(Records for the exercise)

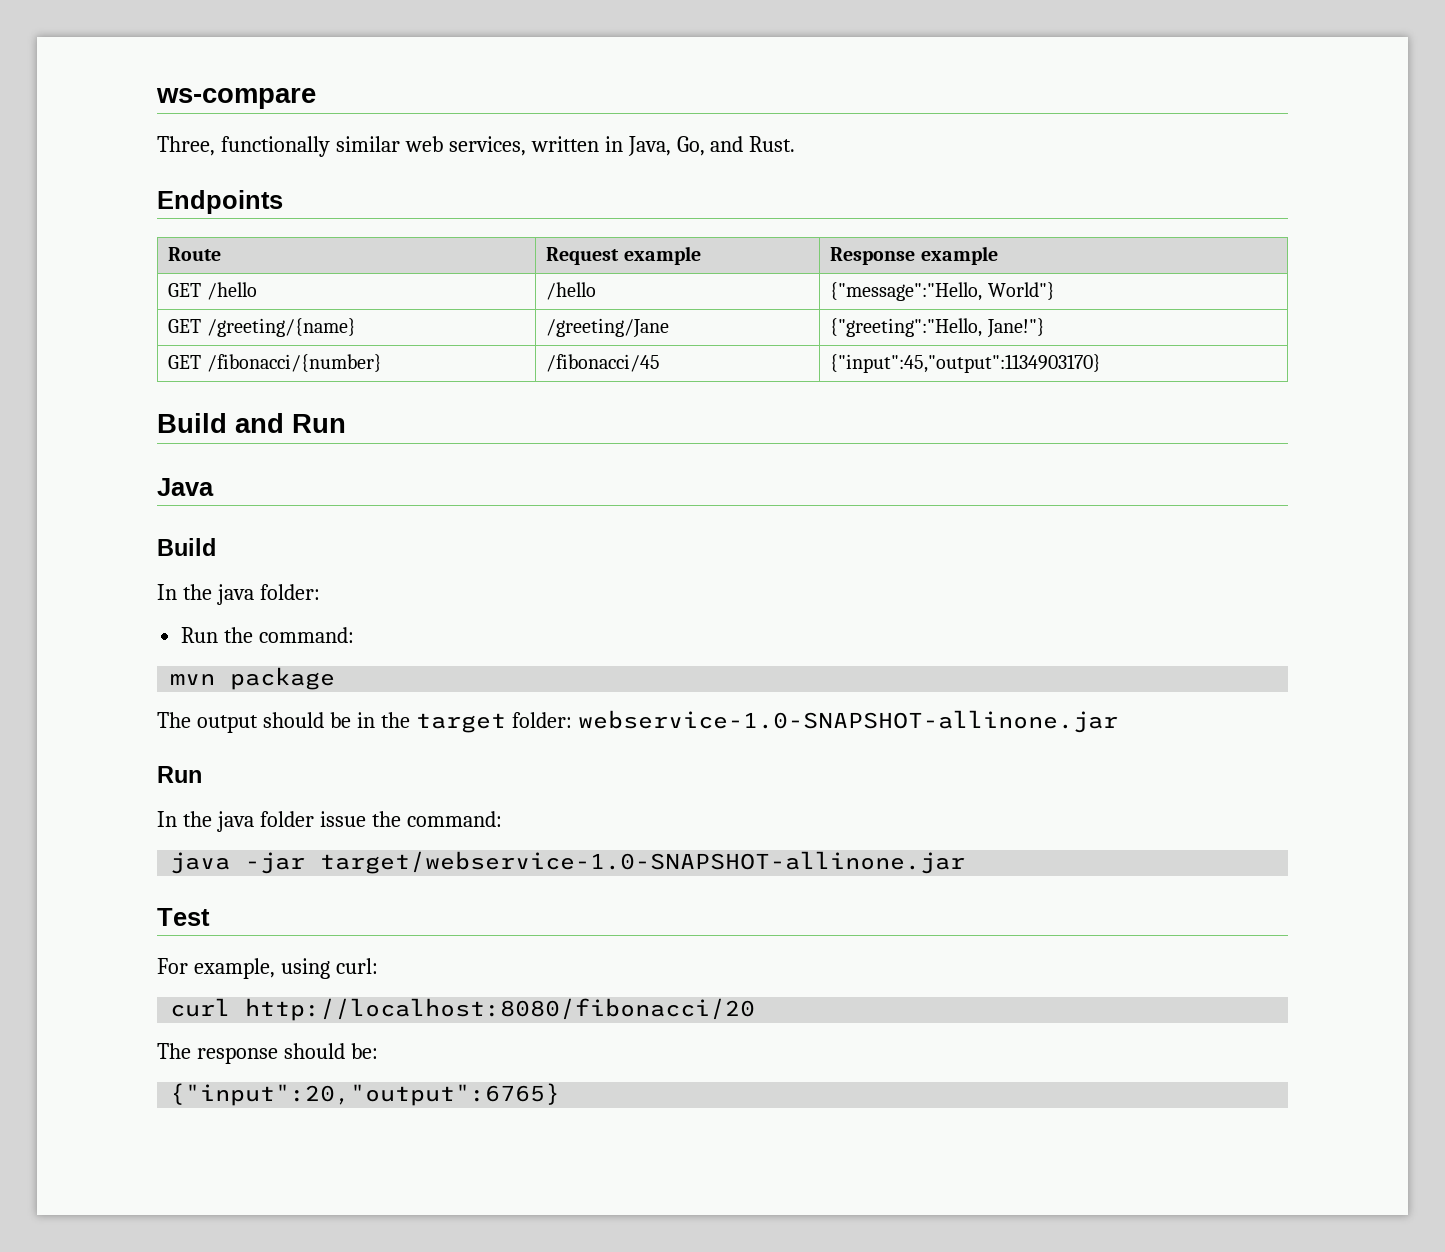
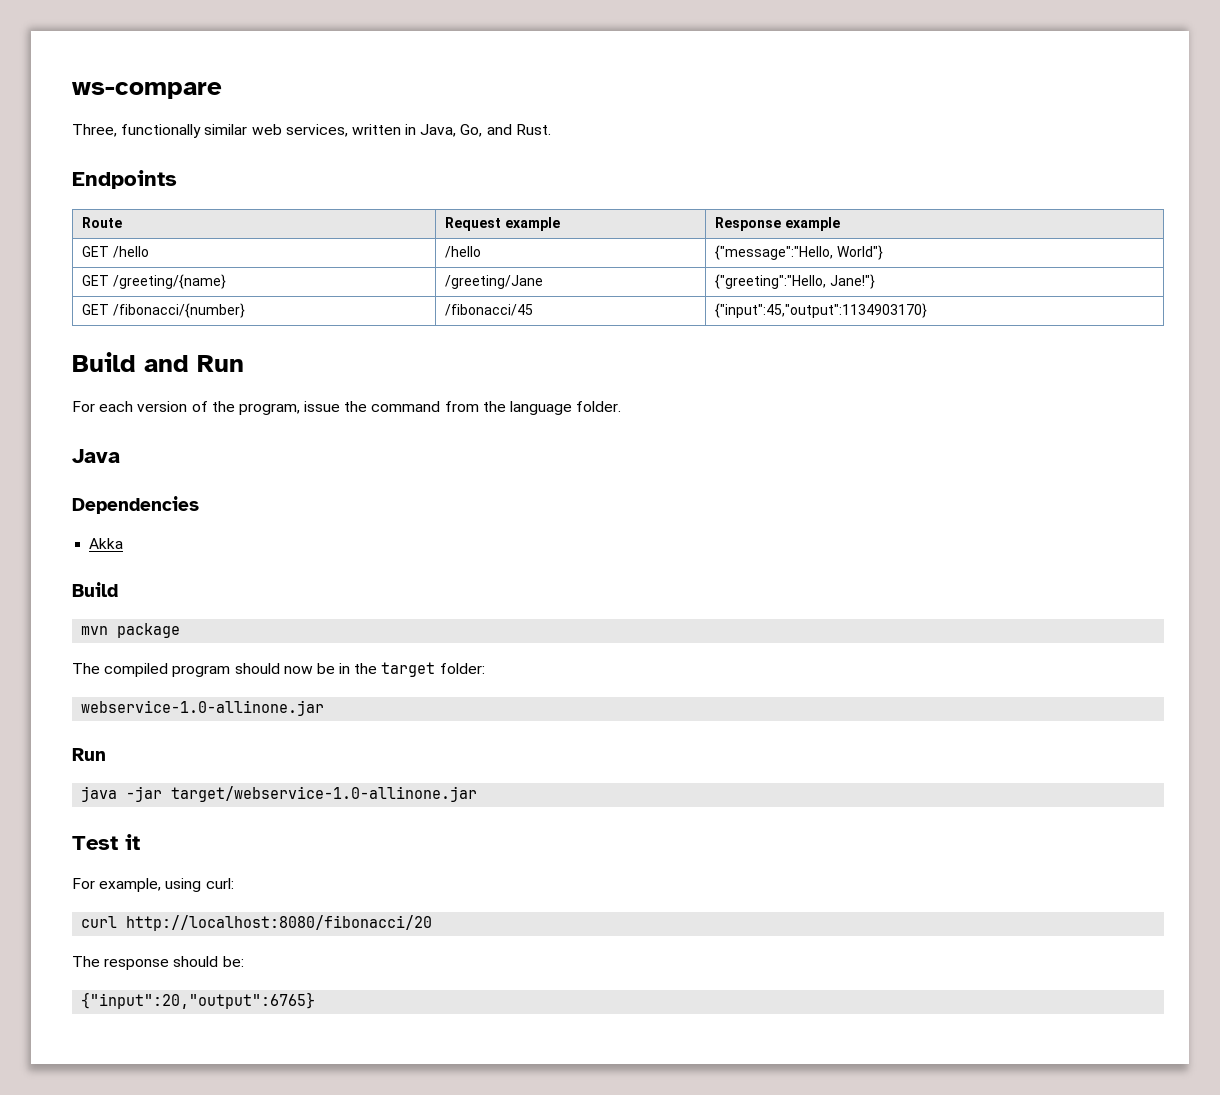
(346, 423) none -> [72,401,622,415] // For each version of the program, issue the command from the language folder.
[157,538,216,556] [157,584,320,605] [181,627,355,643] // Build // In the java folder: // Run the command: -> [72,496,199,514] [89,538,124,549] [72,582,118,597] // Dependencies // Akka // Build
[196,712,324,733] output should -> [104,663,313,677] compiled program should now
[577,710,1118,733] [157,766,202,783] [157,811,502,832] webservice-1.0-SNAPSHOT-allinone.jar // Run // In the java folder issue the command: -> [81,700,325,716] [72,748,106,761] // webservice-1.0-allinone.jar // Run
[320,851,966,874] target/webservice-1.0-SNAPSHOT-allinone.jar -> [171,786,478,802] target/webservice-1.0-allinone.jar
(210, 917) none -> [125,834,140,850] it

(End Records for the exercise)

= Request =
Please output the line that contains "[320,851,966,874] target/webservice-1.0-SNAPSHOT-allinone.jar ->" and every line after it in the entries above, exactly, and nothing more.

= Your solution =
[320,851,966,874] target/webservice-1.0-SNAPSHOT-allinone.jar -> [171,786,478,802] target/webservice-1.0-allinone.jar
(210, 917) none -> [125,834,140,850] it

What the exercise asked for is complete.